(Stored items from a collection)
------------

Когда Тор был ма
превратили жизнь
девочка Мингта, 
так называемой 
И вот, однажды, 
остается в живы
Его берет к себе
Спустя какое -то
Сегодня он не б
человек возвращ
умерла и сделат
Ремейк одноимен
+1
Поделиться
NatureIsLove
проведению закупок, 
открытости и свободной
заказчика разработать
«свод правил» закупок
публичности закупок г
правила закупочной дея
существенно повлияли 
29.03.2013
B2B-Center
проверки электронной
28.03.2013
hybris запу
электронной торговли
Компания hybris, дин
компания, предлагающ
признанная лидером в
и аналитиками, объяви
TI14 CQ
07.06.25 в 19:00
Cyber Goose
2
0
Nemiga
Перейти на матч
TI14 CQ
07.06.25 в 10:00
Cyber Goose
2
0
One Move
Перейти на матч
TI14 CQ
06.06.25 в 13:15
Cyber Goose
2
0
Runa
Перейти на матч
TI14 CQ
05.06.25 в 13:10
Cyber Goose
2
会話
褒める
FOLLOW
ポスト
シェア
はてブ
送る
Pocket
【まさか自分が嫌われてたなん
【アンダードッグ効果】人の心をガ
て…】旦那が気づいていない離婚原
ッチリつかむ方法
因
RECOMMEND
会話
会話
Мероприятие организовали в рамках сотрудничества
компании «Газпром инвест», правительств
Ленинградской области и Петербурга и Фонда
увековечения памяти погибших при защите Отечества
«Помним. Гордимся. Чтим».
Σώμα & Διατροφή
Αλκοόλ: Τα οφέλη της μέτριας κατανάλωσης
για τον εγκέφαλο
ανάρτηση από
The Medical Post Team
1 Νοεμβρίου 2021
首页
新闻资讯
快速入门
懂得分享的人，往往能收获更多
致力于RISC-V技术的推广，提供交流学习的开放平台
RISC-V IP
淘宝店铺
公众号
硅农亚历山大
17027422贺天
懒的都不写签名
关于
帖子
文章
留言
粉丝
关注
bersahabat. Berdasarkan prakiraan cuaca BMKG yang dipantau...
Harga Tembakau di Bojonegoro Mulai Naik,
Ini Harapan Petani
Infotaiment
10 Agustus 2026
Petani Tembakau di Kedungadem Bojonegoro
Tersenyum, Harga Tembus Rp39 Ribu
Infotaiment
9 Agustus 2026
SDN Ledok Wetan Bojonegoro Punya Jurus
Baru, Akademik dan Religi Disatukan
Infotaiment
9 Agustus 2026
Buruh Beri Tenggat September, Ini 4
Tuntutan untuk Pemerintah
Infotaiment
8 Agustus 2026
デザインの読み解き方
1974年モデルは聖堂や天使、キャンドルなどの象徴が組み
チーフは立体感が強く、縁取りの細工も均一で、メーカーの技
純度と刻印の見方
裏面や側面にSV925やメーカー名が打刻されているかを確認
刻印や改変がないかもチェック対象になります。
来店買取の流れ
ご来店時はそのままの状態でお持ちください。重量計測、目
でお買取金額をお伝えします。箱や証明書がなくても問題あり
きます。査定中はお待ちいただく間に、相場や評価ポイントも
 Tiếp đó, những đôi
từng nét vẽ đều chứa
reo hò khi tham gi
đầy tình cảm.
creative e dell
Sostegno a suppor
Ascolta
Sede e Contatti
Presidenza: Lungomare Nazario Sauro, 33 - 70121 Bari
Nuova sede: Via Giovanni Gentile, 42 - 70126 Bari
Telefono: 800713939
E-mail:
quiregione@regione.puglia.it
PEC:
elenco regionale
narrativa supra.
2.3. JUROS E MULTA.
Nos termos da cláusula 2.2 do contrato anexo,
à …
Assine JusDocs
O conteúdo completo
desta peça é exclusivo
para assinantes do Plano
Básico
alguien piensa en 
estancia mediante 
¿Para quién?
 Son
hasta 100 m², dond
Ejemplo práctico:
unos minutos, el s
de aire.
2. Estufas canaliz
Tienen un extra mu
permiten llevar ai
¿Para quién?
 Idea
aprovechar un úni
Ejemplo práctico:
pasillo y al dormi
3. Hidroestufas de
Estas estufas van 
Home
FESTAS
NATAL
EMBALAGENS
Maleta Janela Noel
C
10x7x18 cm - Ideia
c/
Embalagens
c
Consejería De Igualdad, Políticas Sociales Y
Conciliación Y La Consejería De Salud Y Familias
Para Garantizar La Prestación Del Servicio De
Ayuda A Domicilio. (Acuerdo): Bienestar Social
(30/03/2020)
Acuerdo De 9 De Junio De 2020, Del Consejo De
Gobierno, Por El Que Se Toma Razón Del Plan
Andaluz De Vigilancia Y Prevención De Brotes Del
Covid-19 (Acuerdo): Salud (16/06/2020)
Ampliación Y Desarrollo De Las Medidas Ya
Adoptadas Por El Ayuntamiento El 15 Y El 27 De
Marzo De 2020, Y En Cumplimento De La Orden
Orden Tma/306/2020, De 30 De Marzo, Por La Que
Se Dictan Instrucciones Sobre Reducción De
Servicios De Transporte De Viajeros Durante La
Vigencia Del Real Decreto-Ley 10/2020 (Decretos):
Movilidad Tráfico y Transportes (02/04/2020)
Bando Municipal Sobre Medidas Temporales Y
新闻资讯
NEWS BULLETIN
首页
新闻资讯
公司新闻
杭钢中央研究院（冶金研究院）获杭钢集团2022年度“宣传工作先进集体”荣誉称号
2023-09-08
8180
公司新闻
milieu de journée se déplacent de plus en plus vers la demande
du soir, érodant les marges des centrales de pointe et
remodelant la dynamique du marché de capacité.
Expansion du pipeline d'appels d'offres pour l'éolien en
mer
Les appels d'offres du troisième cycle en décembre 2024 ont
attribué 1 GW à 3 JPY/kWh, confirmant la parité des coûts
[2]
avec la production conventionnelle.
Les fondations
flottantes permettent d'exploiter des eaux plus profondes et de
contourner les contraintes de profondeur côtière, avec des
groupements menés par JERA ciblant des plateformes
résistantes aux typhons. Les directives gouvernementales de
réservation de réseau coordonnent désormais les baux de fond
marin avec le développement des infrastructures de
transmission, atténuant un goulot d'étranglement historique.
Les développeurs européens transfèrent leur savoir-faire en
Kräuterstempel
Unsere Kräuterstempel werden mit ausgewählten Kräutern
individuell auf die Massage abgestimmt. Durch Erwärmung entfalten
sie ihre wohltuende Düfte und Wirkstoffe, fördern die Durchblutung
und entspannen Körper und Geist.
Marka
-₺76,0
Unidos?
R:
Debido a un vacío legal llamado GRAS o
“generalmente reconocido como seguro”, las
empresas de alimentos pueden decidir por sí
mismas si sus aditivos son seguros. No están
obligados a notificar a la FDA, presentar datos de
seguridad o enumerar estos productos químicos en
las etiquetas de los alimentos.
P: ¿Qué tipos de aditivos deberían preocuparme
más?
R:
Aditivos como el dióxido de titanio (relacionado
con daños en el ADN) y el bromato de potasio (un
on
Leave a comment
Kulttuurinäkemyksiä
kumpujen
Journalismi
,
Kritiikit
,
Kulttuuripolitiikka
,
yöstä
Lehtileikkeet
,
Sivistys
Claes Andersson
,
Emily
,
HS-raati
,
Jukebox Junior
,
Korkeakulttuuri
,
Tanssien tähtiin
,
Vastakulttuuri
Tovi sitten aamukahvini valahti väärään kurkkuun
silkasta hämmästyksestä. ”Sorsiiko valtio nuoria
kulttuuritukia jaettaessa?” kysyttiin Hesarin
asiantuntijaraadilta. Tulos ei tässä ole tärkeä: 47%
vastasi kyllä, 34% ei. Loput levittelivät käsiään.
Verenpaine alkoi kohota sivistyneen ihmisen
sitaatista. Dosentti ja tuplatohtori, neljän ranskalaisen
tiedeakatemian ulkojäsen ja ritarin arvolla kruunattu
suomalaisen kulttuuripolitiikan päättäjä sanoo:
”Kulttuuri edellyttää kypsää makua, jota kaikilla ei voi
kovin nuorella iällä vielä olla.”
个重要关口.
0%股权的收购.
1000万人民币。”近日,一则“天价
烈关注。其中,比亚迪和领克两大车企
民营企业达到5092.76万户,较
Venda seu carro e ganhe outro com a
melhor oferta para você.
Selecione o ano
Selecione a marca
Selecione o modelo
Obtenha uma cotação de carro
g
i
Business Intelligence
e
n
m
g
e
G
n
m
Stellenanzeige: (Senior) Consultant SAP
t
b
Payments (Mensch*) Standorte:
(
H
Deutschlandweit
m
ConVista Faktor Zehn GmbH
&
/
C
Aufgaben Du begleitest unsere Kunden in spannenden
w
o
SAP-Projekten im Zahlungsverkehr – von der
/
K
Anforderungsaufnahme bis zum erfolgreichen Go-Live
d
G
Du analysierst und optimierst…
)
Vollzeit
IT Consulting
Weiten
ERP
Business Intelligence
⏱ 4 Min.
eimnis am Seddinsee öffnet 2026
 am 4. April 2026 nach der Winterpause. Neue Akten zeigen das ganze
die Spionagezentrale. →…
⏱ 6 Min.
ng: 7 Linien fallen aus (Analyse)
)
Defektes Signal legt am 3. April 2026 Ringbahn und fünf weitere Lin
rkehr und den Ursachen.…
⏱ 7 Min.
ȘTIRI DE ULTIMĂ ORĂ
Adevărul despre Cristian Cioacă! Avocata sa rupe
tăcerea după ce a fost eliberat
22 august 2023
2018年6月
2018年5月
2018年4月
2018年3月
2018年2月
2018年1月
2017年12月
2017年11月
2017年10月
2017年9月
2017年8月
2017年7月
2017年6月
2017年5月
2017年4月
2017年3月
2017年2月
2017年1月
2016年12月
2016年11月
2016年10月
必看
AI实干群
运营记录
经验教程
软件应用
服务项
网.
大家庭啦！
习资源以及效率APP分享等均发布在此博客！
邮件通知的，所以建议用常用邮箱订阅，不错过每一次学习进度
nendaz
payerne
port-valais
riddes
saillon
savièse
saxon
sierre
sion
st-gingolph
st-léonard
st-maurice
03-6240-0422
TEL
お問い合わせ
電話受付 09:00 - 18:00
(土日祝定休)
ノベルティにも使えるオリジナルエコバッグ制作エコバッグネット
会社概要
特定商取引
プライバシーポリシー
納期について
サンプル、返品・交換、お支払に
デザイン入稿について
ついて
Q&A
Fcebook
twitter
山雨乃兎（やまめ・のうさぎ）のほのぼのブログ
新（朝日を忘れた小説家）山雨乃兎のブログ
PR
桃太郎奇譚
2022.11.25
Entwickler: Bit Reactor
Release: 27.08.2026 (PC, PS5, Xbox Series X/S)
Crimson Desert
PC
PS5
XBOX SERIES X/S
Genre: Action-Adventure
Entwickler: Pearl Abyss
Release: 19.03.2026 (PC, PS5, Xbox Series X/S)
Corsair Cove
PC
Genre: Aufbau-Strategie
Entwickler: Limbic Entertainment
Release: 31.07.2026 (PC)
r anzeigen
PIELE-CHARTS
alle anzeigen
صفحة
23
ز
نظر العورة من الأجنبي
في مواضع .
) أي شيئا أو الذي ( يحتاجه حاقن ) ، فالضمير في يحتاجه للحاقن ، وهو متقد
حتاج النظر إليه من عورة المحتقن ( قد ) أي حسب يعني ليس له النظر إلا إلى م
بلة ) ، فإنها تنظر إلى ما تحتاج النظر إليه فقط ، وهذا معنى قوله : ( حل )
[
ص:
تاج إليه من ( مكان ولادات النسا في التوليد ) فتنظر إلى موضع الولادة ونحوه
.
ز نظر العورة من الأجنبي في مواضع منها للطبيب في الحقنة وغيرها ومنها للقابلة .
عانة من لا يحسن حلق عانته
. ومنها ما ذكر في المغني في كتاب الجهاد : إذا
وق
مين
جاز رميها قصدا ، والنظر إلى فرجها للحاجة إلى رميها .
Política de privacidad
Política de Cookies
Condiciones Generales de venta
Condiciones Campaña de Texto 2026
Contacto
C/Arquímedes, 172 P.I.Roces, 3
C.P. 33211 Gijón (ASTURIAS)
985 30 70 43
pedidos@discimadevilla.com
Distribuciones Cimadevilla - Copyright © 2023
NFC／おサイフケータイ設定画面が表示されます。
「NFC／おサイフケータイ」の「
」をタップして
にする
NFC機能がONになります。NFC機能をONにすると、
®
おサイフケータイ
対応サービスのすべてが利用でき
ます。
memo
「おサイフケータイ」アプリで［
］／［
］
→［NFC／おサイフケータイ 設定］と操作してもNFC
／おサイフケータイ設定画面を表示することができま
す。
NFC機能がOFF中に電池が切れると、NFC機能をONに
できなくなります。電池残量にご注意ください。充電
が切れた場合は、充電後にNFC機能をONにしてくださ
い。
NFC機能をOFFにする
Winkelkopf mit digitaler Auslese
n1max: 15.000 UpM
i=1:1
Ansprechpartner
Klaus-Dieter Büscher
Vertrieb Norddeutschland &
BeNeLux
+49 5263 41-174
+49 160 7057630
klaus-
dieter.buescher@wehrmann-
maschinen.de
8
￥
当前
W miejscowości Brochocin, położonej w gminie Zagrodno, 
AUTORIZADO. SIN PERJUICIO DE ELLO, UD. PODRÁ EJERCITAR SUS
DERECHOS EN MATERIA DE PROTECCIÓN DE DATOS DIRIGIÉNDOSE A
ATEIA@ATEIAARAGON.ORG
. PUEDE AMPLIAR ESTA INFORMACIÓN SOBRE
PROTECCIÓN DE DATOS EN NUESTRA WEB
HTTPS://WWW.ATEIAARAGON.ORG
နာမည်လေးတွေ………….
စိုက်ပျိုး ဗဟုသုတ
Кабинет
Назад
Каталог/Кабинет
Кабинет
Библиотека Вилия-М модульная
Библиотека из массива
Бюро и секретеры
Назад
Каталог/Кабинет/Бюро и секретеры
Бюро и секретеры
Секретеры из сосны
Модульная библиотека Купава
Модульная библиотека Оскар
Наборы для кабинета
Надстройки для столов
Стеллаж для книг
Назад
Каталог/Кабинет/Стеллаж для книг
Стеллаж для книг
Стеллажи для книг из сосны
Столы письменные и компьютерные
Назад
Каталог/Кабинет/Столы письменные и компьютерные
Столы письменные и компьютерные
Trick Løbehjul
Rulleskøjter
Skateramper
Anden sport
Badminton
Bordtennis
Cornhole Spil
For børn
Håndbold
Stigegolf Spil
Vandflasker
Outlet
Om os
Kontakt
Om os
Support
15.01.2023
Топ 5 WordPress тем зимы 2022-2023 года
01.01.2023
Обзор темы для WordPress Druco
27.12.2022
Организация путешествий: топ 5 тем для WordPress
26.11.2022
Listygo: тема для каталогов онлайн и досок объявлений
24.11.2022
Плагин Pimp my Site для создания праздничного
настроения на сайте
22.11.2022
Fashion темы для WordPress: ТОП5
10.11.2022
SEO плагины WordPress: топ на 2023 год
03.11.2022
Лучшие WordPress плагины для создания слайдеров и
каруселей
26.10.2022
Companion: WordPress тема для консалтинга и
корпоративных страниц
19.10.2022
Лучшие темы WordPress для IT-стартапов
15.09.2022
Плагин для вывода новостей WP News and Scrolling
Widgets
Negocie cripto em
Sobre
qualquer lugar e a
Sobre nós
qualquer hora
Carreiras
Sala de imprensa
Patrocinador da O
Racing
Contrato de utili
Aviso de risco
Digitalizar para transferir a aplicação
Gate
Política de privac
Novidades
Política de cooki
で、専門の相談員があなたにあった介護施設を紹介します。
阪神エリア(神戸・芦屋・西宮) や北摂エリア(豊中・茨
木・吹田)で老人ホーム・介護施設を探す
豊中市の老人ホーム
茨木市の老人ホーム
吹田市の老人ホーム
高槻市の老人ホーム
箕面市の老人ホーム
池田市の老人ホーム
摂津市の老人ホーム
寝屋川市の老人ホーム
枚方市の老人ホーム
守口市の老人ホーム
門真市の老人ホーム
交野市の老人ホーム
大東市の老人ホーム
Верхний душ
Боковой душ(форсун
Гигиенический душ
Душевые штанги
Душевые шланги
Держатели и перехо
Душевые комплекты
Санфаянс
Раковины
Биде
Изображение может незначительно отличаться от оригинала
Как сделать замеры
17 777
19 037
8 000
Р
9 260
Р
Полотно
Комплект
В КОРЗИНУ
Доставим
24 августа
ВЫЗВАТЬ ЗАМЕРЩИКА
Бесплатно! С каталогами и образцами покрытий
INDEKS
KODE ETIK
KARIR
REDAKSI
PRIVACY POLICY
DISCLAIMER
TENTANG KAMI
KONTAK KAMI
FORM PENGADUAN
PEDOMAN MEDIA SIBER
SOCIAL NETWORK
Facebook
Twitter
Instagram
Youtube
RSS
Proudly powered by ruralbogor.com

------------

■ **EXERCISE GOAL**
For each line above that holds the string "Лучшие", provide a copy of that line.

■ **TASK RESPONSE**
Лучшие WordPress плагины для создания слайдеров и
Лучшие темы WordPress для IT-стартапов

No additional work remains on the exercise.